Но вот прошло девять дней, а телеграммы нет и нет! Бедная девочка чуть не заболела от волнения. Напрасно старалась она заставить себя жить, как прежде, брать уроки, читать, играть с детьми, — это было выше ее сил. Она не понимала ни того, что говорили учителя, ни того, что было написано в книгах; она не могла придумать никакой игры и совершенно забыла имена всех Адиных кукол. Ада и Мима ласкались к ней и упрашивали ее быть повеселее. Егор Савельич и Анна Захаровна выказывали ей большое участие. Митя при всяком звонке выбегал в переднюю узнавать, не приходил ли телеграфист. Десять дней! Молчание матери Соня могла объяснить себе только одним: доктор нашел болезнь отца очень опасною, и мать не решается сообщить ей об этом в коротенькой телеграмме. Надо ждать письма! Прошло еще два дня томительного ожидания, и вот Митя как сумасшедший вбежал в детскую с письмом в руке: возвращаясь из училища, он встретил почтальона у подъезда дома, выхватил у него письмо и спешил обрадовать Соню. Соня была до того взволнована, что с трудом могла разорвать конверт; волнение ее еще более усилилось, когда она окинула взглядом письмо. Оно было на одной страничке. «Милая Соня, — писала Вера Захаровна из Парижа, — в телеграмме я передала тебе мнение доктора и потому пишу всего несколько слов: завтра мы выезжаем отсюда. В понедельник на Страстной едет из Петербурга в деревню соседка бабушки, Марья Антоновна Пешкова, она зайдет к тебе: поезжай вместе с нею прямо к бабушке. Прощай, голубчик, крепко целую тебя».

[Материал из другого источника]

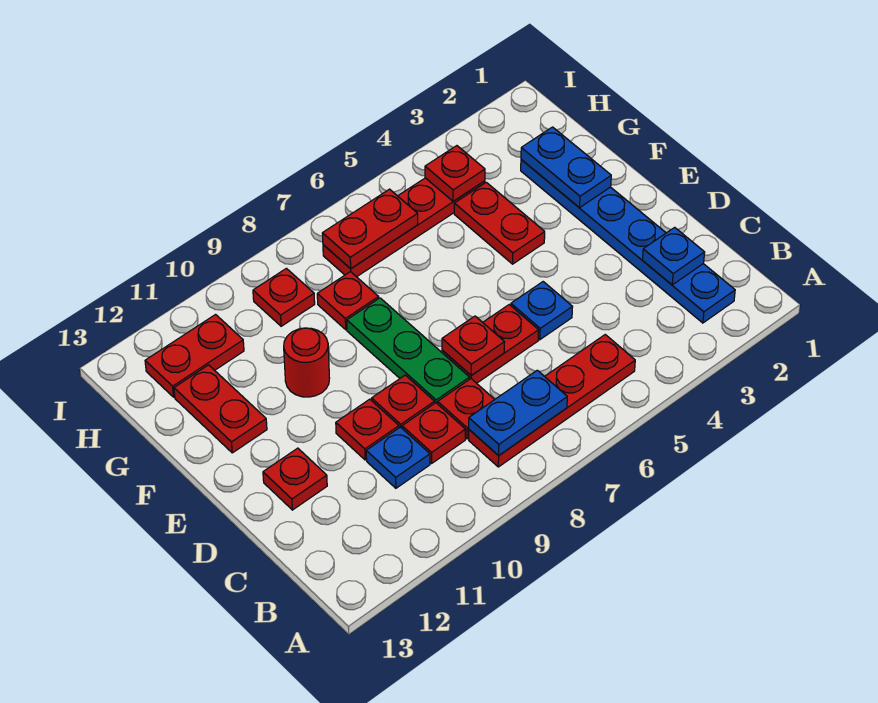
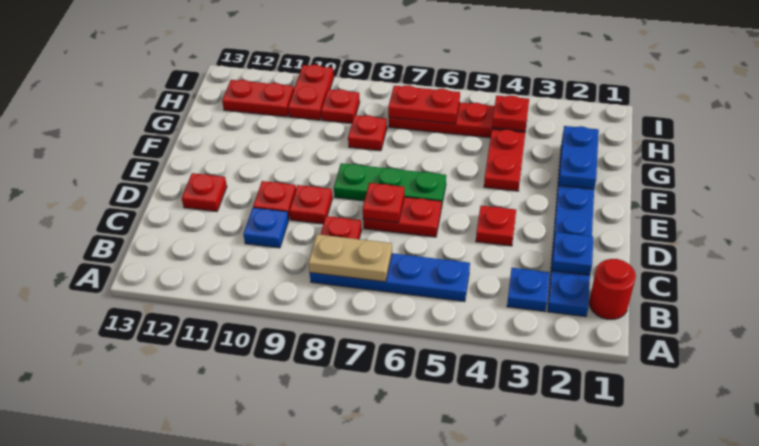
red 1x4 plate [469,335,635,467] -> blue 1x4 plate [310,253,470,302]
blue 1x2 plate [469,370,567,456] -> tan 1x2 plate [308,234,392,282]
red 1x1 plate [402,403,465,463] -> red 1x1 plate moved to [476,206,516,246]
blue 1x1 plate [511,282,572,340] -> blue 1x1 plate moved to [507,268,549,312]
green 1x3 plate [347,298,470,404] -> green 1x3 plate turned to [334,163,446,208]
red 1x1 round brick [284,328,330,397] -> red 1x1 round brick moved to [589,259,636,319]
red 1x2 plate [174,365,267,453] -> red 1x2 plate moved to [288,65,334,120]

— Боже мой! Что же это значит! Я ничего не понимаю! Мне ехать к бабушке, а куда же поехали папа с мамой? Все сказано в телеграмме, а я никакой телеграммы не получала! — и она с отчаянием опустилась на стул.

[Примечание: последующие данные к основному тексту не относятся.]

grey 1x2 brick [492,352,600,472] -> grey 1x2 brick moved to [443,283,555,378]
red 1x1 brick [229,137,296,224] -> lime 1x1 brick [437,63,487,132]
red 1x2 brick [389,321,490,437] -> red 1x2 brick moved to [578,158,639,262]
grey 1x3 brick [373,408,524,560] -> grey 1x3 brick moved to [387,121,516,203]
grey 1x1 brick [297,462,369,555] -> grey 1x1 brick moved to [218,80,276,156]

Митя взял у нее из рук письмо и тоже прочел его.
— Надобно разыскать эту телеграмму! — вскричал он. — Я скажу папе: он, может быть, знает, как это сделать! Говорят, телеграммы никогда не пропадают.
В эту минуту в комнату вошла Даша.
— Какую телеграмму вы потеряли, Дмитрий Егорович? — спросила она. — Не эту ли?
И она подала ему нераспечатанную телеграмму на имя Сони.
— Даша, где вы ее нашли? — спросил Митя.
— Да у Нины Егоровны под столом. Я вымела ее с сором, а теперь слышу — вы кричите: «Телеграмма, телеграмма!» — подумала, может, она нужная.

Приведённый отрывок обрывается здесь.